Budget boost leaves housing gaps

Originally published on March 11 as a blog for Inside Housing.

This is a Budget that does not live up to its own hype and has some glaring omissions but still brings some good news for housing.

There are three big positives: a £12.2bn Affordable Homes Programme (AHP) over the five years from 2021/22; an additional £1bn for a Building Safety Fund to remove dangerous cladding; and £650m to help rough sleepers into permanent accommodation.

Add the reversal of an interest rate hike for borrowing for new council homes, extra funding for housing infrastructure, £1.2bn in consequentials that other UK nations can invest in new homes and an extension of Shared Accommodation Rate exemptions to young rough sleepers and other vulnerable groups, and this looks like one of the best Budgets for housing in the last 10 years.

However, that’s not setting the bar especially high, and you don’t have to look very far below the surface before the questions start to mount up.

The AHP, for example, looks like a £3bn, or 33 per cent increase, on a 2016/21 programme worth £7.8bn.

However, where pre-Budget rhetoric had boasted of the biggest increase in investment ‘in generations’, chancellor Rishi Sunak was more modest in his speech as he hailed ‘the largest cash investment in affordable housing in a decade’.

And for good reason. That form of words concedes that housing investment will still be lower than the Conservative-led government inherited from Labour in 2010.

What was then called the National Affordable Housing Programme was worth £8.9bn but over the three years from 2008/11, which works out at £2.97bn a year.

That compares with £12.2bn over five years, or £2.44bn a year. Even before allowing for inflation, that is £500m a year less per year than a decade ago.

Then there’s the whole question of the meaning of ‘affordable’.

A pre-Budget letter signed by 28 backbench Conservative MPs argued for ‘building up our nation’s offer of social homes’ and argued that ‘if our policies simply continue to provide only unaffordable housing, then the people will never forgive us’.
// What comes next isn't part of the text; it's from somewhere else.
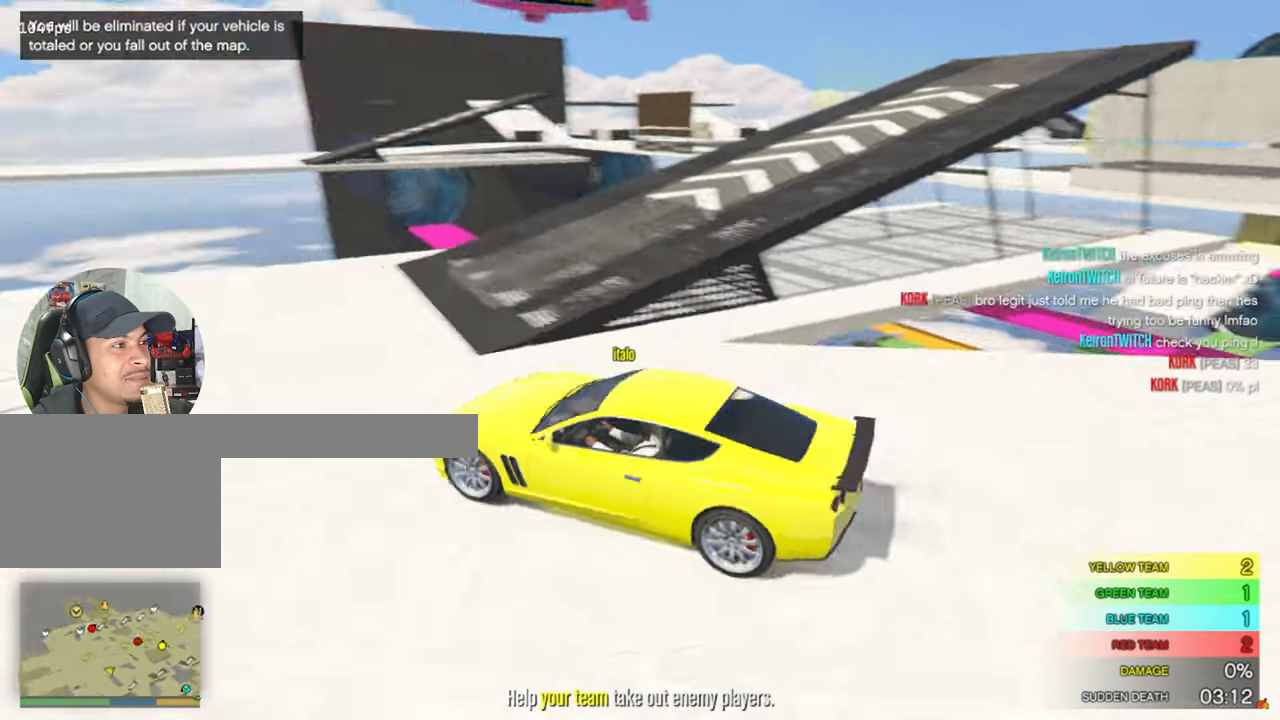
{"keys": ["a", "w"], "mouse": [], "events": [[184, "w", "down"], [417, "a", "down"]]}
We will have to wait for the spending review in the Autumn for the detail of the new programme but the Budget Red Book hints at priorities when it says the programme ‘will help more people into homeownership and help those most at risk of homelessness’.

On housing in general, a big announcement on planning is due tomorrow, with the Red Book promising ‘comprehensive reforms to bring the planning system into the 21st century’ and ‘firm consequences’ for local planning authorities that fail to meet their local housing need.

The £1bn Building Safety Fund is explained in more detail on the Ministry for Housing Communities and Local Government website.

It extends government help to dangerous cladding that is non-ACM and mentions high-pressure laminate and wood in particular – and it applies to social and private sector buildings.

In the private sector, ‘grants will be for the benefit of leasehold owners’ with building owners expected to honour commitments they have already made and to recoup the government for any successful warranty claims.

However, the fund will only apply to buildings of 18m or over, leaving owners and leaseholders of mid-rise blocks in limbo.

Confirmation that the fund is for 2020/21 appears to allay fears that it might come out of the future Affordable Homes Programme.

But it will not be remotely enough in itself to fix a cladding and fire safety crisis with costs that housing associations alone say could ‘easily exceed’ £10 bn and that has left at least 600,000 leaseholders with unsaleable flats.

On rough sleeping, the chancellor said he was ‘confirming nearly £650m of funding’ but that appears to consist of £237m already announced by the prime minister plus a further £144m for associated support services and £262m for substance misuse treatment services.

And the Budget had nothing to say on the one of the main causes of homelessness and rough sleeping – local housing allowance rates that do not cover private rents – and what the funding gap in the system that is meant to reduce it.

The cut in the interest rates for Housing Revenue Account borrowing from the Public Works Loan Board is a welcome move that should mean more council homes – but it only reverses a hike introduced to widespread consternation last year.

The Budget seemed to have nothing to say about the decarbonisation of existing housing, despite its emphasis on climate action ahead of COP26.

While the chancellor took the opportunity provided by Brexit to eliminate VAT on tampons and electronic books, he did not choose to do the same for energy efficiency and decarbonisation works.

More answers on all of the above will come in the Spending Review and another Budget due in the Autumn.

Until then, the questions will keep mounting up but the first Budget of the 2020s is still a big improvement on the 2010s.